Fight for Sight and Nystagmus Network are funding research into the impact of glare in infantile nystagmus and albinism in the hope of improving outcomes for people with the condition. People with nystagmus often experience glare, but until now this has not been researched thoroughly.
The team at University of Leicester, led by Dr Frank Proudlock, will study 4 groups of people: with albinism; with idiopathic infantile nystagmus; with achromatopsia; without nystagmus. They aim to determine the most effective way to measure glare, its impact on reading and whether tinted glasses or reading overlays can help. It’s hoped that a better understanding of the impact of glare will help parents, teachers, doctors and people with nystagmus to come up with the best solutions for reading in their education, work and day-to-day life.

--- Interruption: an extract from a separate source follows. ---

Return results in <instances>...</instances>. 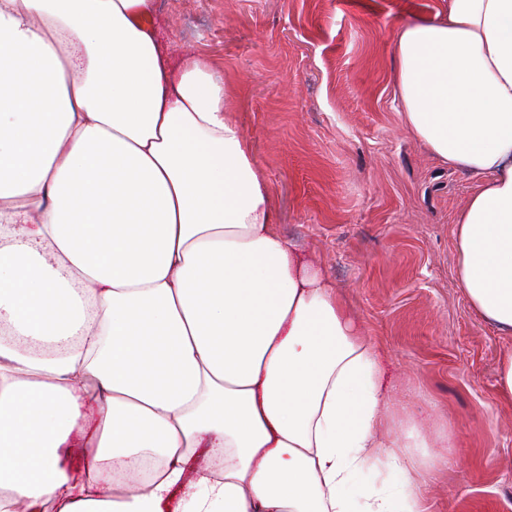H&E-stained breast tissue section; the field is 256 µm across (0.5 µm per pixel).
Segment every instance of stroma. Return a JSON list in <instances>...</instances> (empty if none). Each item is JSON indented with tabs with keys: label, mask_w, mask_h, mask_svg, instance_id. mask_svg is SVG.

A further small grant award to Leicester
Dr Mervyn Thomas, also of the University of Leicester, has won the Fight for Sight/Nystagmus Network funded small grant award for a nystagmus related research project. The work, delayed from 2020 due to the COVID pandemic, will now start later this month.
Vivien Jones, chairman of the Nystagmus Network’s Research Committee, said: “The Nystagmus Network is delighted that its joint funding relationship with Fight for Sight has led to two awards – first to Frank Proudlock for his winning bid for a PhD student post. We greatly look forward to seeing important research flow from this appointment, which will start later this year and represents the biggest-ever single investment by the Nystagmus Network in research. We are equally pleased to see that Mervyn Thomas has won the small grant award for his proposal to develop a low-cost system for the recording and analysis of eye movement characteristics, suitable for clinic-based assessments.”